"I will endeavor to retain the spirit of youth"
~Sigma Chi Creed, George Ade ΔΔ 1887

Class of '63 Recounts Inaugural Bowling-on-the-Green Event

The Start: One bowling ball, six bowling pins and no receipt

The initial 1962 event that ultimately led to the campus-wide bowling-on-the-green phenomenon in the spring of 1963 reflected neither high-mindedness nor gentlemanly qualities. It is hard to imagine a community of young men exercising free will in a tolerant setting that would not include the occasional rascal, the excessive imbiber, the exceeder of limits. So it was with two or three members of the Classes of 1962 and 1963 who, of an early spring evening, engaged in an episode of kegeling and tippling at a Lafayette bowling establishment. Somehow the revelers returned to Littleton Street toting one bowling ball, six bowling pins and no receipt.


A 3X wake up call for the entire freshman dorm

In that era the third floor of the Lodge (Sig house) consisted of the Junior Dorm (a sleeping porch on the south end of the house), two study rooms on each of the south and north ends and a large Freshman Dorm. The FD comprised perhaps thirty bunk beds arrayed on either side of a carpeted pathway that ran the length of the house between the beds. At some point beyond midnight of the evening involved, the purloined bowling ball was sent from the north end southward toward some six bowling pins that had been arranged at the other end in what may have been, more or less, a triangle. The rolling ball must have aroused a few of the slumbering brothers as it rumbled down the carpeted corridor, but its unlikely collision with the six pins at the south end - followed by a resounding KA-THUMP!! into the sliding door of the bathroom between Rooms 15 and 16 - was every bit as effective as a 3X wake up call for the entire dorm.
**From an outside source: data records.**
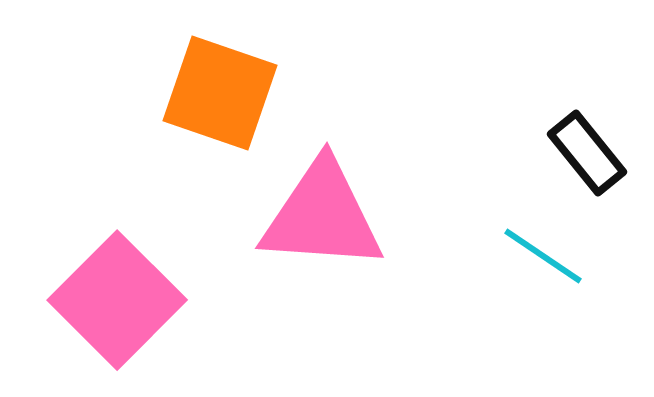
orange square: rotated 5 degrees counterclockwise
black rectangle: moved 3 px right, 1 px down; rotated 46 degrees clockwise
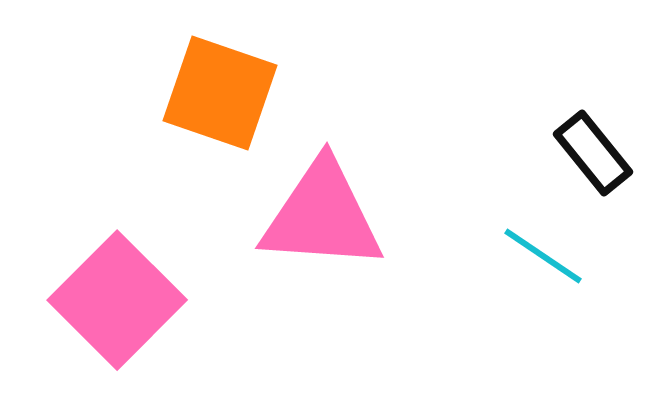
black rectangle: moved 6 px right
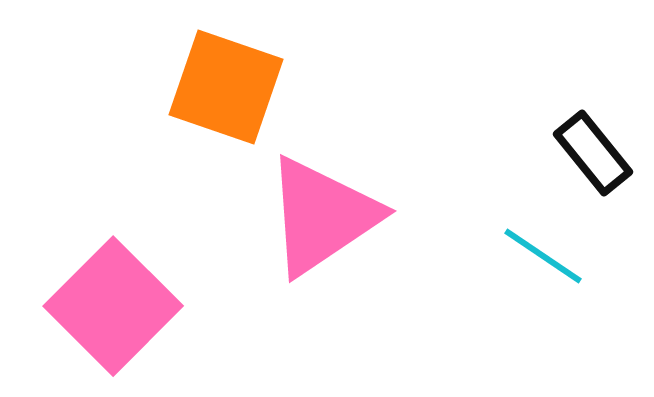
orange square: moved 6 px right, 6 px up
pink triangle: rotated 38 degrees counterclockwise
pink square: moved 4 px left, 6 px down
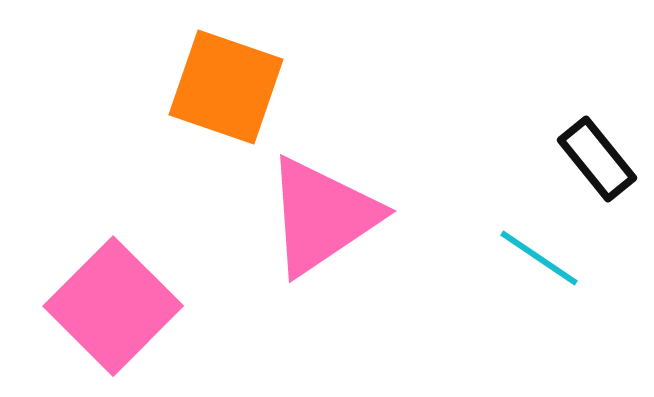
black rectangle: moved 4 px right, 6 px down
cyan line: moved 4 px left, 2 px down
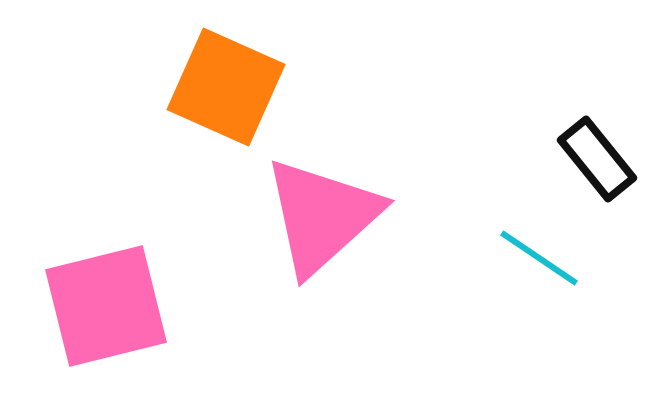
orange square: rotated 5 degrees clockwise
pink triangle: rotated 8 degrees counterclockwise
pink square: moved 7 px left; rotated 31 degrees clockwise
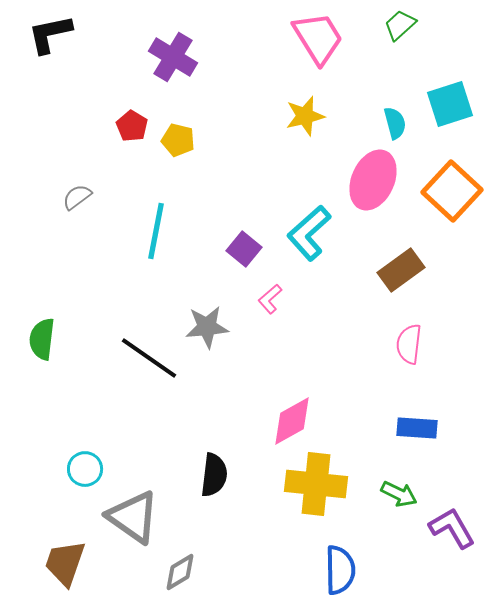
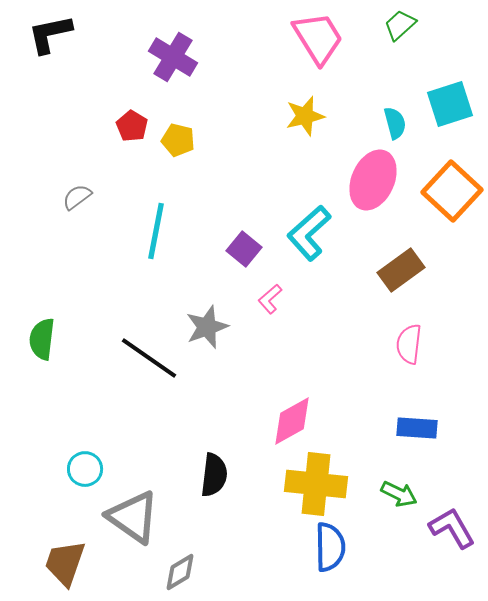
gray star: rotated 15 degrees counterclockwise
blue semicircle: moved 10 px left, 23 px up
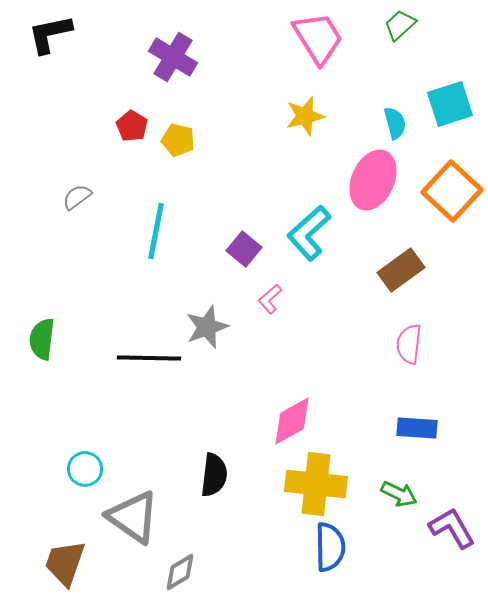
black line: rotated 34 degrees counterclockwise
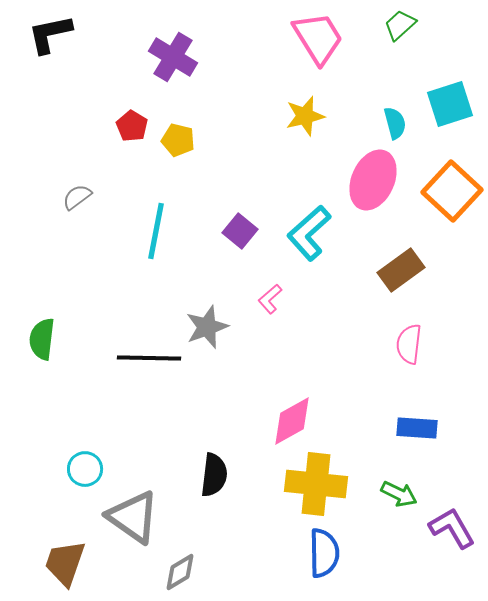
purple square: moved 4 px left, 18 px up
blue semicircle: moved 6 px left, 6 px down
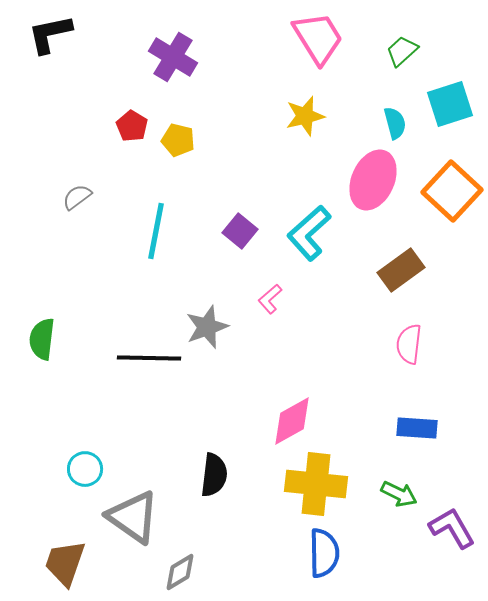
green trapezoid: moved 2 px right, 26 px down
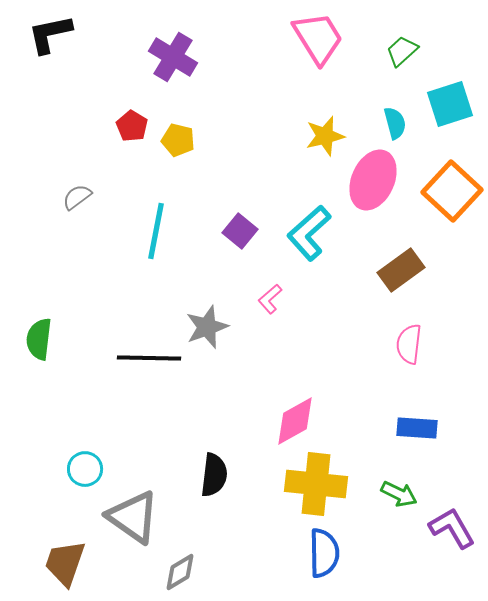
yellow star: moved 20 px right, 20 px down
green semicircle: moved 3 px left
pink diamond: moved 3 px right
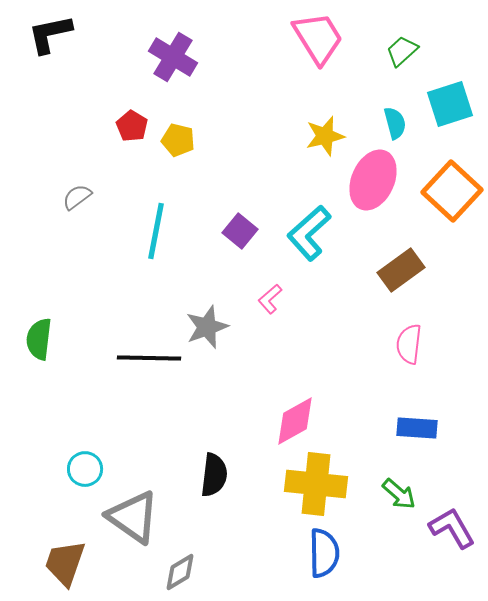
green arrow: rotated 15 degrees clockwise
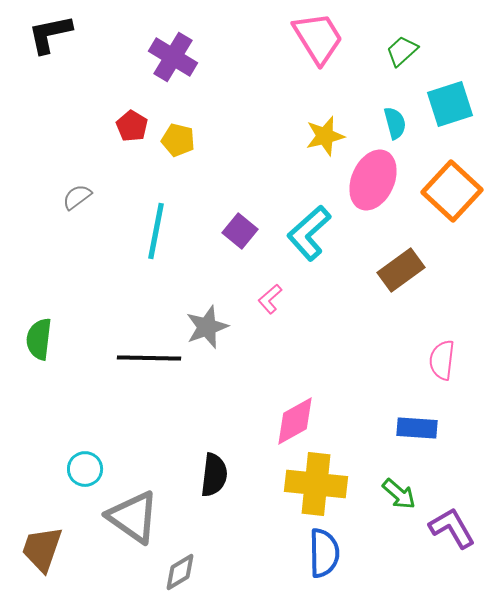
pink semicircle: moved 33 px right, 16 px down
brown trapezoid: moved 23 px left, 14 px up
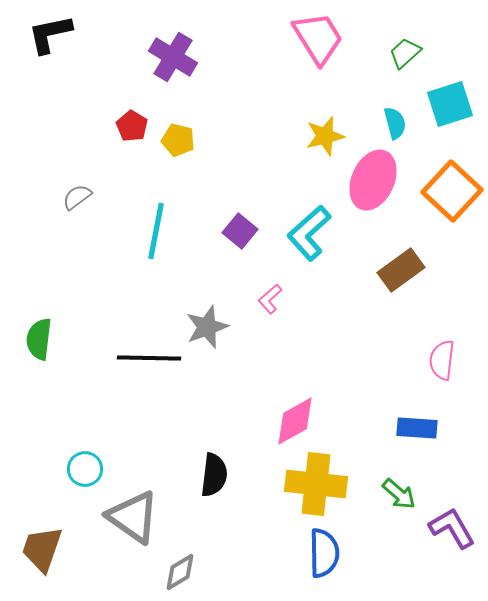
green trapezoid: moved 3 px right, 2 px down
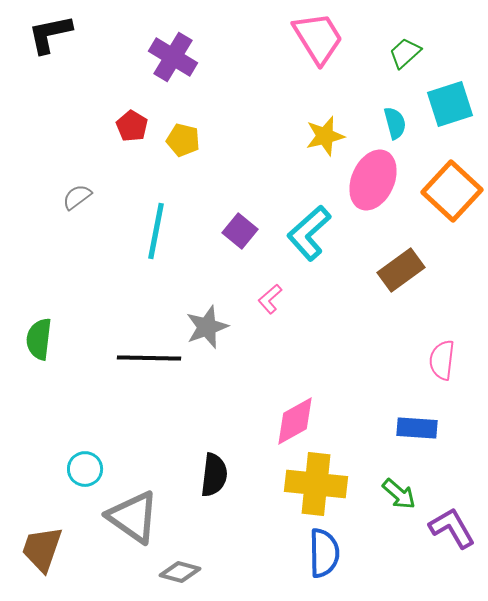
yellow pentagon: moved 5 px right
gray diamond: rotated 45 degrees clockwise
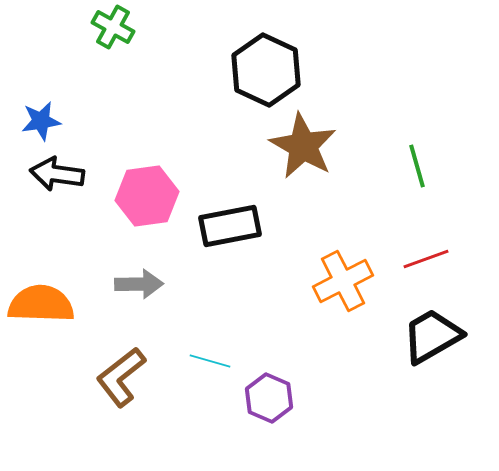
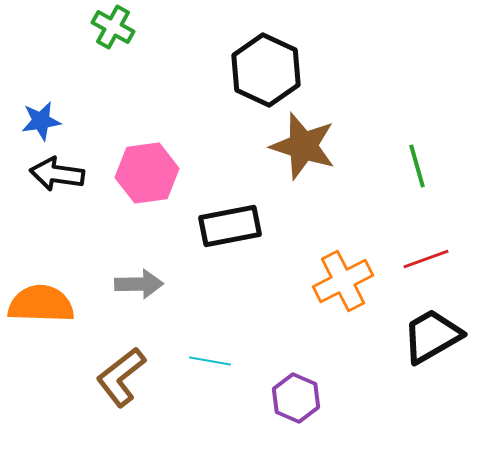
brown star: rotated 12 degrees counterclockwise
pink hexagon: moved 23 px up
cyan line: rotated 6 degrees counterclockwise
purple hexagon: moved 27 px right
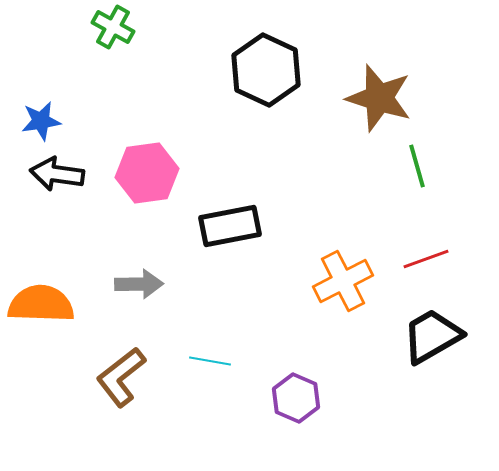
brown star: moved 76 px right, 48 px up
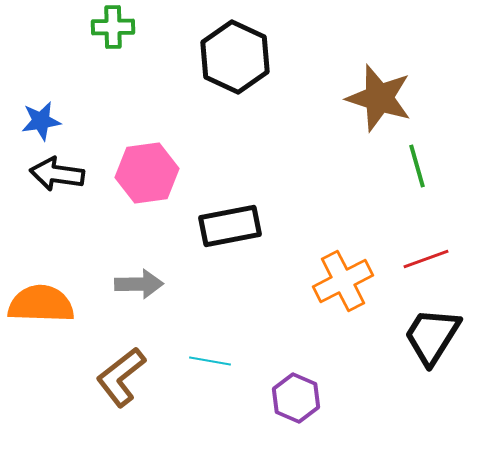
green cross: rotated 30 degrees counterclockwise
black hexagon: moved 31 px left, 13 px up
black trapezoid: rotated 28 degrees counterclockwise
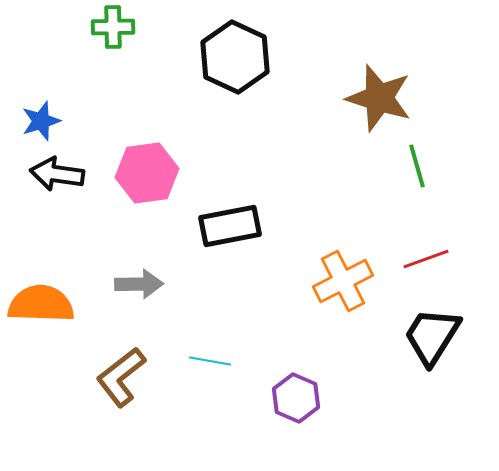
blue star: rotated 9 degrees counterclockwise
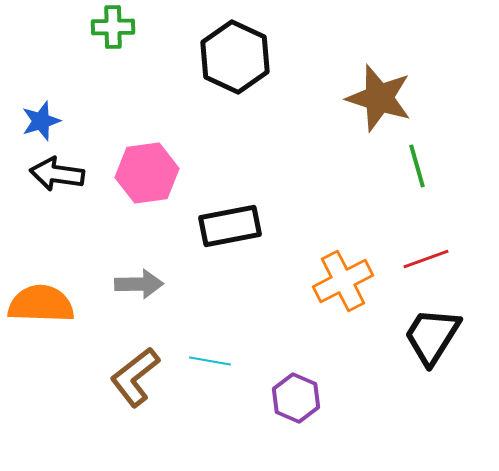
brown L-shape: moved 14 px right
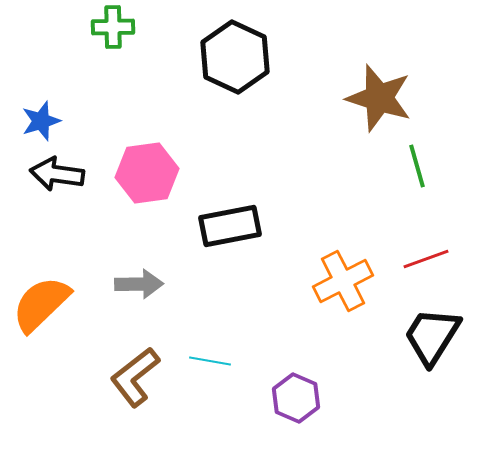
orange semicircle: rotated 46 degrees counterclockwise
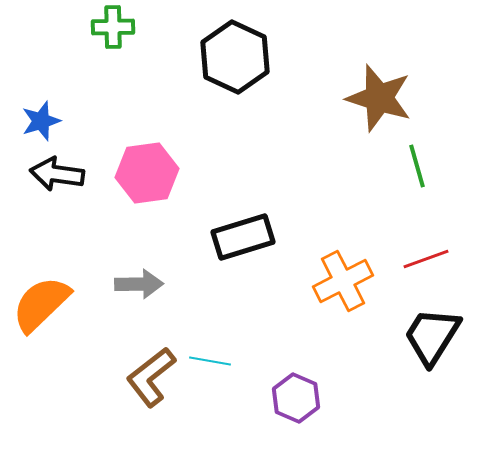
black rectangle: moved 13 px right, 11 px down; rotated 6 degrees counterclockwise
brown L-shape: moved 16 px right
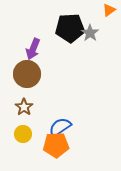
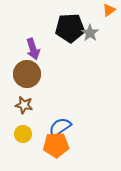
purple arrow: rotated 40 degrees counterclockwise
brown star: moved 2 px up; rotated 24 degrees counterclockwise
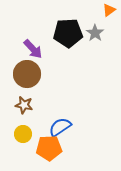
black pentagon: moved 2 px left, 5 px down
gray star: moved 5 px right
purple arrow: rotated 25 degrees counterclockwise
orange pentagon: moved 7 px left, 3 px down
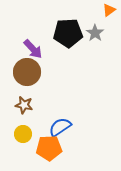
brown circle: moved 2 px up
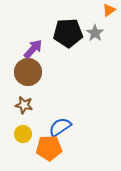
purple arrow: rotated 95 degrees counterclockwise
brown circle: moved 1 px right
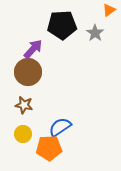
black pentagon: moved 6 px left, 8 px up
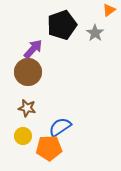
black pentagon: rotated 16 degrees counterclockwise
brown star: moved 3 px right, 3 px down
yellow circle: moved 2 px down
The audacity and charm of this incident readily overcame the outrage of FD occupants at their untimely arousal as well as the stain of dishonor potentially incurred by the obvious larceny involved. Residual concern focused on the disposition to be made of the stolen goods. Initially not much use was made of the bowling pins, as there were no able jugglers in the house at that time. The ball itself, however, found use in a form of macho catch – one brother would toss the 14-pound ball like a shot-putter, whereupon a second brother would perform a one-handed catch above his shoulder, leaving him poised to re-launch the ball to the original tosser or to another participant in this he-man activity. Now, it can be said that the pledging experience in those days fostered an appreciation for physical conditioning. The ball tossers, however, were almost exclusively upper-classmen, who grew weary of the ball tossing without much delay.


A Tournament Shall Be Held

At this point some fertile minds, wishing to make the most of the early spring weather and the presence of ill-gotten bowling materials, came up with a clever alternative to an apologetic return of the ball and pins to the bowling alley: A tournament could be held at the bottom of the hill along River Road. A lane would be mowed, foul line established, pin boys appointed, score kept and a champion crowned. Three-man teams were solicited from among the brothers. Each team was to have a creative name and present itself for competition in distinctive uniforms. Each line was to consist of ten frames, and scoring would merely count the pins knocked down. There would be no complicating consideration of spares and strikes, although, as the tournament progressed, it became apparent that no allowances for spares and strikes would be necessary, as few if any were achieved by the contestants.


"The Nudes" vs. "The Straps" for the title

The competition reached its climax in the tournament finals late one weekday afternoon. Weather conditions were ideal for lawn bowling, Littleton Street style. The memorable "bad boy" team of Butch Waller '61, Jim Crosbie '62 (CE) and Russ Glover '63 presented themselves without shirts, and demanded to be recognized as "The Nudes." Their non-labor-intensive uniforms were offset by those of their opponents, “The Straps,” whose uniforms consisted of khaki Bermuda shorts, distinctive T-shirts, and athletic supporters worn on the outside of their khaki shorts, thus establishing a fashion concept adopted some decades later by Madonna. The chest of The Straps T-shirt bore an emblem consisting of a stylized athletic supporter with a gold lightning bolt striking through it, above which was lettered the team’s cryptic motto, "HA-ZA-NA." Despite the distasteful heckling and trash talking of The Nudes throughout this contest, The Straps prevailed, and celebrated by team members Jim Ritchie '63 and Dick Stall ’63 hoisting their heroic leader, Bill Weigel '63, repeatedly into the air by means of his readily reachable supporter.


The classic match between The Nudes and The Straps brought to a close competitive bowling-on-the-green involving residents of 202 Littleton Street as participants – a disappointing development, although an even more outrageous successor was soon to rise in its place.


Submitted by the Class of 1963


Bert Jepson ’64 designed the Bowling-on-the-Green letterhead.